Can I monitor system shared memory used by Aerospike?

You can see the system’s shared memory blocks, using the command:

$ sudo ipcs -m

All the blocks listed that have keys starting with

0xae...

'ae' (as in Aerospike) are Aerospike shared memory blocks. For each namespace, one or more 1GB blocks. For example, for a node with two namespaces, you might see:

------ Shared Memory Segments --------
key shmid owner perms bytes nattch status
0xae001100 0 root 666 1073741824 1
0xae002100 32769 root 666 1073741824 1
...

Fast Restart for Data-In-Memory Namespace

If your data-in-memory namespace is a single-bin namespace with only numeric data (integer or double), it can also take advantage of the fast-restart feature.

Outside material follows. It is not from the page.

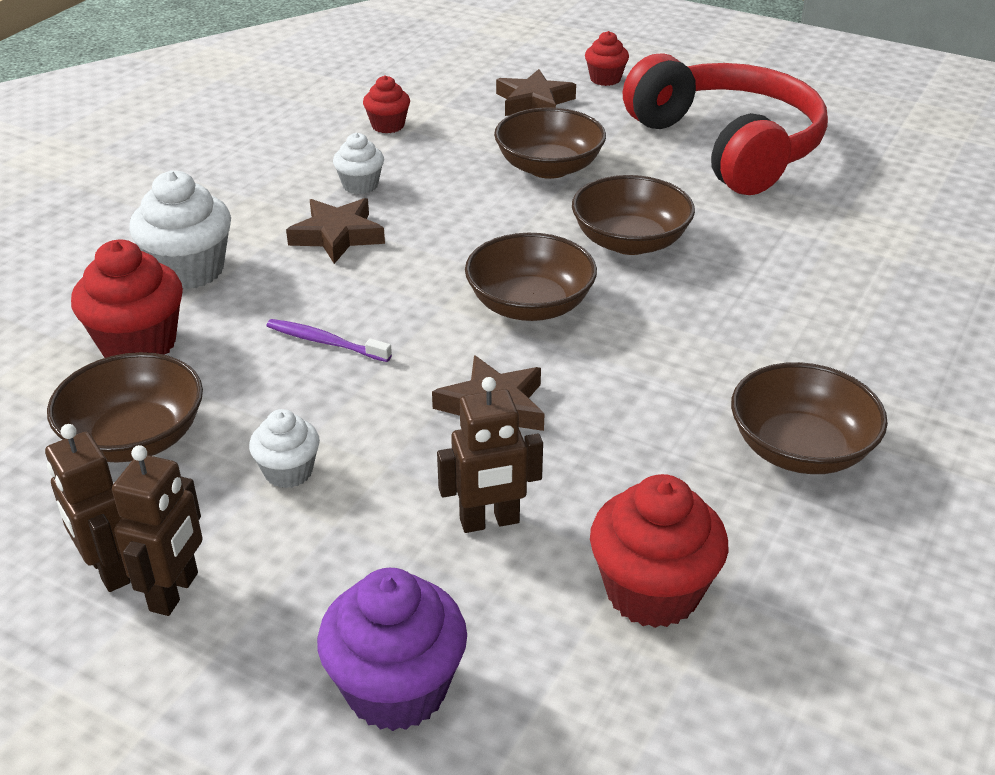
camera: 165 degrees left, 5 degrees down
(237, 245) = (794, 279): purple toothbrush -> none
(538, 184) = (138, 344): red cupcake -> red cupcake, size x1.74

To do so, add the "data-in-index" configuration to your namespace stanza:

namespace <namespace-name> {
...
single-bin true
data-in-index true
...
}

Then simply restart Aerospike, and fast restart should just happen!

If there is non-numeric data types in the database -- while reducing the index for fast-restart, we'll check that each record is indeed an integer or double. If we find a record that is not, the Aerospike process will exit with a message. Once restarted successfully, any attempt to try writing non-numeric data, the write will be rejected with error code 12 (INCOMPATIBLE_TYPE).